Everyone’s a debate expert

On Thursday morning, I was not glued to ABC24, watching the US presidential debate. While I share the fascination of US politics with many of my compatriots, there is something a little obscene about watching a debate between two people vying to become leader of another country. Still, I sat immobile, at the blood bank, and without a paper, was glued instead to my Twitter feed which, naturally enough, was full to the brim with commentary about the unfolding proceedings.

The general thrust, from observers here and abroad, was, to paraphrase, “Romney is handing it to Obama.” Great, fine, but why?

“Obama looks tired, listless, angry, irritated.”

“Romney is more upbeat, likable, his zingers are really landing”

“Looks presidential”

And so on.

Really? This is it? It is at this point, it feels like an actual explanation of the purpose of debates is in order. Debates exist so that undecided voters have an opportunity to see the candidates for whom they may vote offering their policies, ideas and personalities under the microscope of opposition from their fiercest rival.

There is no media intervention. There are no press advisers. The candidate can’t call the event short if things aren’t going well. It’s unvarnished, open and even. Voters can see for themselves who makes the better case for election.

Instead, we get assessment from the media about who ‘won’. And who ‘won’ rarely won on the basis of policy or substance. Ordinarily, this would be fine, but for two things.

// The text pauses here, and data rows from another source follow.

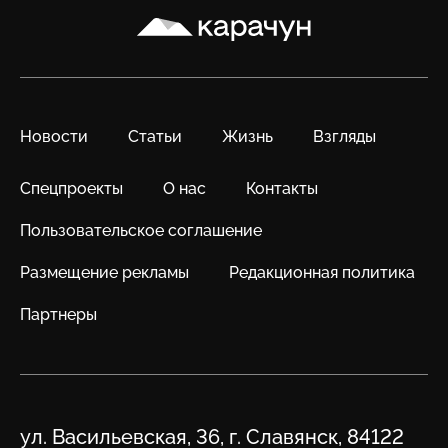
Карачун
Новости
Статьи
Жизнь
Взгляды
Спецпроекты
О нас
Контакты
Пользовательское соглашение
Размещение рекламы
Редакционная политика
Партнеры
Адрес
ул. Васильевская, 36, г. Славянск, 84122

First, it’s undoubtedly leached from American politics to here. As the post-mortems continue to tend towards the vacuous, as have the policy pronouncements of the candidates. This is terrible for everyone involved.

Second, and far more insidiously, the public have absorbed these lessons, and now also view the debates as a discussion about ‘who won’, rather than ‘I saw a policy position that I was unaware of and it has changed my thinking about the election’. In all of the media reports I saw about the US debate, interviews with Jane and John Q. Public involved them offering the same pat dissertations on who won and why.

“Obama looked listless,” “Romney really took it to him, was more assertive,” etc.

Ad bloody nauseum.

Assessing who won a debate as a means of determining who won a debate is ludicrous, bordering on the Kafkaesque. Oh, for one person to say something to the effect of “I felt that, irrespective of body language, I felt Romney was convincing that he’s not out to gut the middle class and hand money to the wealthy, so, yeah, he was good.” Just one. But because they don’t, there is need for the speakers to say anything of value.

When ordinary punters are viewing debates through the lens of the media to this extent, let’s just call the whole thing off, because it has officially become another campaign event, rather than a ‘debate’.